*** Quoted passage
REVISE REINSURANCE
LAWS
Senate Bill 1219 as passed by the
Senate
First Analysis (5-23-00)
Sponsor: Sen. Bill Bullard,
Jr.
House Committee: Insurance and
Financial
Services
Senate Committee: Financial
Services
THE APPARENT
PROBLEM:
Barron's Dictionary of Insurance Terms
describes reinsurance as follows:
"[a] form of insurance that insurance companies buy for
their own protection, a 'sharing of insurance'. An insurer (the
reinsured) reduces its possible maximum loss on either an individual risk or on a larger number
of risks by giving (ceding) a
portion of its liability to another insurance company (the reinsurer). Reinsurance enables an
insurance company (1) to
expand its capacity; (2) stabilize its underwriting results; (3) finance its expanding volume; (4)
secure catastrophic protection
against shock losses; (5) withdraw from a class or line of business, or a geographical area, within
a relatively short time; and
(6) share large risks with other companies."
When an insurance company cedes insurance, it can take
a reinsurance credit on its books, which will allow it to take on
business beyond what would otherwise be its statutory limit, according to industry specialists.
Because insurers cede
insurance to companies located all over the world, state laws only allow ceding insurers to take
reinsurance credits when the
reinsurer meets certain standards. Michigan's law regarding reinsurers is said to be based on the
1991 model drafted by the
National Association of Insurance Commissioners. The NAIC adopted a new model in 1996,
according to a spokesperson
from the Reinsurance Association of America, and legislation has been introduced so that
Michigan law would adopt the
updated provisions.
******
*** Information given
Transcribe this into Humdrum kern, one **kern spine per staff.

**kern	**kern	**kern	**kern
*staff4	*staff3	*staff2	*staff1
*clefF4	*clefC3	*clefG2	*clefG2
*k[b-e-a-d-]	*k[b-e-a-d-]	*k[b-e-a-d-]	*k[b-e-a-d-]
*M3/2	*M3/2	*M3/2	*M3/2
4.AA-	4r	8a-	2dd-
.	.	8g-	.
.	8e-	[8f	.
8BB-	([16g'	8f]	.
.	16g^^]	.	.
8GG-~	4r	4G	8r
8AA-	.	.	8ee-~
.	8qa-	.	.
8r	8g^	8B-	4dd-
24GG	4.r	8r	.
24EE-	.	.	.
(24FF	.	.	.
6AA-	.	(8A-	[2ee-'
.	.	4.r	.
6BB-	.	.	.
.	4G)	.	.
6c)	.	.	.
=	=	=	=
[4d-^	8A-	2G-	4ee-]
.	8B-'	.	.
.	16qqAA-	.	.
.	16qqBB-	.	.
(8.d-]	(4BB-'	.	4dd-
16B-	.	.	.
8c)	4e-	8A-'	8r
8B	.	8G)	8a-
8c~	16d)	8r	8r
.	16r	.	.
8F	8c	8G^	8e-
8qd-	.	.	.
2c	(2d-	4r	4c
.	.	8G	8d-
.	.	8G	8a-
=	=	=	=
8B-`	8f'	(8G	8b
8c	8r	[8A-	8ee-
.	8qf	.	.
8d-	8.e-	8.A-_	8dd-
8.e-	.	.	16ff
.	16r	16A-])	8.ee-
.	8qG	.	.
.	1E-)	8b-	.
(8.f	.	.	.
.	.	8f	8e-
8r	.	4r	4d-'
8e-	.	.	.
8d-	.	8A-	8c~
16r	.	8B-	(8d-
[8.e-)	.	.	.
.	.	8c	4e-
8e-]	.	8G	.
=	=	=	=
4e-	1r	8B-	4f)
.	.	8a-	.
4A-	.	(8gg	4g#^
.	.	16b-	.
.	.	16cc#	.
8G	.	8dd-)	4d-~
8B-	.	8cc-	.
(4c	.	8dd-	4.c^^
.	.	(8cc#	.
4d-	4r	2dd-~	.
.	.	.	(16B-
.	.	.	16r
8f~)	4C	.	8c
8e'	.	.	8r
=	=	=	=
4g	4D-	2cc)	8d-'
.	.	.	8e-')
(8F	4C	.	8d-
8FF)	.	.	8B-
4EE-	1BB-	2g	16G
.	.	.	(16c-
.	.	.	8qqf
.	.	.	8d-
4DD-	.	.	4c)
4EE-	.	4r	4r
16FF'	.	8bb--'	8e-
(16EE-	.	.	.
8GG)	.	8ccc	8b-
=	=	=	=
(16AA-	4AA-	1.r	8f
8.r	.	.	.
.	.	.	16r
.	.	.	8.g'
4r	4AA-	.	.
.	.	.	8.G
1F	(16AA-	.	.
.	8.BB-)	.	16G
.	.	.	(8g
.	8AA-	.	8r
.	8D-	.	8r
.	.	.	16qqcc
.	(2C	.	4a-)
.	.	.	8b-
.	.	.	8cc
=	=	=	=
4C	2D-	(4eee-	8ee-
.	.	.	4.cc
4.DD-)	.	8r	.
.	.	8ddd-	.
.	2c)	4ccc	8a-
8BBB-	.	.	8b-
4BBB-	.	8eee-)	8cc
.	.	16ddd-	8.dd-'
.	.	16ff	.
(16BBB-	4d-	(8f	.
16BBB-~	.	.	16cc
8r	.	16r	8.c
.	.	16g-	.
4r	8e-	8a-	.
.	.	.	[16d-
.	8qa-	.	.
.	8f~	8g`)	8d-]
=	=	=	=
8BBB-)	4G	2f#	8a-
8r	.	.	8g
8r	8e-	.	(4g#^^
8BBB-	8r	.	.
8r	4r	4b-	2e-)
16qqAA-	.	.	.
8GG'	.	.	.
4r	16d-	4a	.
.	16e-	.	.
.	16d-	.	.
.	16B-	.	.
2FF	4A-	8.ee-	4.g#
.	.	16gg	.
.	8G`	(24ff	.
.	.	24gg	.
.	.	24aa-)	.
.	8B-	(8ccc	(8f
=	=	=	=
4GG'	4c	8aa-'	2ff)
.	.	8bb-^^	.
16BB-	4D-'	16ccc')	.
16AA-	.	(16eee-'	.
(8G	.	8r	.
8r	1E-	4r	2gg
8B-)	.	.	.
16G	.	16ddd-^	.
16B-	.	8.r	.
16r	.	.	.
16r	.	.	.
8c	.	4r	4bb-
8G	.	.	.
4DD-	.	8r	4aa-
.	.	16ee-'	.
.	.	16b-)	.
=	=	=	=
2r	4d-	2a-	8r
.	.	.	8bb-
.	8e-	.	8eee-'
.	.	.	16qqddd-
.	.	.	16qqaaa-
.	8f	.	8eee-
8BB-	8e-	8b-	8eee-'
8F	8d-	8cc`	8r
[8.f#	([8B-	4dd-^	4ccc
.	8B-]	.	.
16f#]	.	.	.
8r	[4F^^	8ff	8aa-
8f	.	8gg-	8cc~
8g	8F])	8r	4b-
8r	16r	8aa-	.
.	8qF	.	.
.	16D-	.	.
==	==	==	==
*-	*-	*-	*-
******
▶ _What is asked_:
A. From the quoted definition in the reinsurance analysis, list each thing reinsurance is said to enable an insurance company to do.
B. According to the reinsurance analysis, which organization drafted the 1991 model on which Michigan's reinsurer law is said to be based?
C. Edit the reinsurance analysis between "secure catastrophic protection" and "to industry specialists.", inclusive, replacing "statutory" with "legal".

▶ _The answers_:
A.
- Expand its capacity
- Stabilize its underwriting results
- Finance its expanding volume
- Secure catastrophic protection against shock losses
- Withdraw from a class or line of business, or a geographical area, within a relatively short time
- Share large risks with other companies

B. The National Association of Insurance Commissioners.

C.
secure catastrophic protection
against shock losses; (5) withdraw from a class or line of business, or a geographical area, within
a relatively short time; and
(6) share large risks with other companies."
When an insurance company cedes insurance, it can take
a reinsurance credit on its books, which will allow it to take on
business beyond what would otherwise be its legal limit, according to industry specialists.